Any assistance would be greatly appreciated. Thank you!
Here's how I would do the first part (if I weren't using regex):
import string
LOWERCASE = set(string.ascii_lowercase)
def plus_surrounds(s):
"""Return True if `+` surrounds a single ascii lowercase letter."""
# initialize to 0 -- The first time through the loop is guaranteed not
# to find anything, but it will initialize `idx1` and `idx2` for us.
# We could actually make this more efficient by factoring out
# the first 2 `find` operations (left as an exercise).
idx2 = idx1 = 0
# if the indices are negative, we hit the end of the string.
while idx2 >= 0 and idx1 >= 0:
# if they're 2 spaces apart, check the character between them
# otherwise, keep going.
if (idx2 - idx1 == 2) and (s[idx1+1] in LOWERCASE):
return True
idx1 = s.find('+', idx2)
idx2 = s.find('+', max(idx1+1, 0))
return False
assert plus_surrounds('s+s+s')
assert plus_surrounds('+s+')
assert not plus_surrounds('+aa+')
I think that if you study this code and understand it, you should be able to get the second part without too much trouble.

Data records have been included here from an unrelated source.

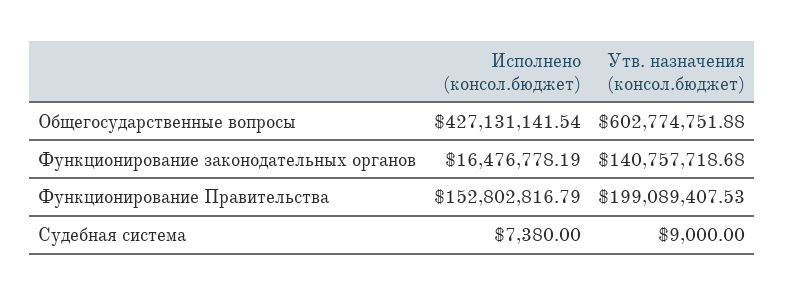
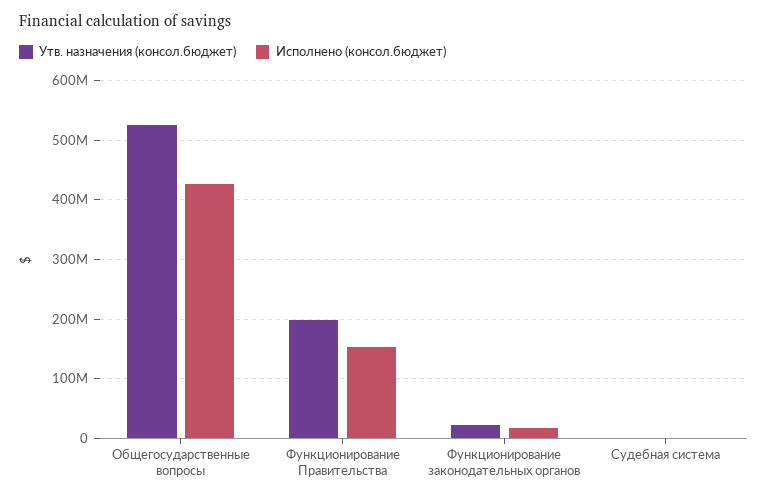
  {
    "Исполнено (консол.бюджет)": {
      "Общегосударственные вопросы": 427131141.54,
      "Функционирование законодательных органов": 16476778.19,
      "Функционирование Правительства": 152802816.79,
      "Судебная система": 7380
    },
    "Утв. назначения (консол.бюджет)": {
-     "Общегосударственные вопросы": 602774751.88,
+     "Общегосударственные вопросы": 520000000,
-     "Функционирование законодательных органов": 140757718.68,
+     "Функционирование законодательных органов": 20000000,
      "Функционирование Правительства": 199089407.53,
      "Судебная система": 9000
    }
  }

More of a note than an answer, but I wanted to mention regular expressions as a solution not because it's the right one for your scenario (this looks distinctly homework-ish so I understand you're almost certainly not allowed to use regex) but just to ingrain upon you early that in Python, almost EVERYTHING is solved by import foo.
import re
def SimpleSymbols(target):
return not (re.search(r"[^a-zA-Z+=]",target) and re.search(r"(?<!\+)\w|\w(?!\+)",target))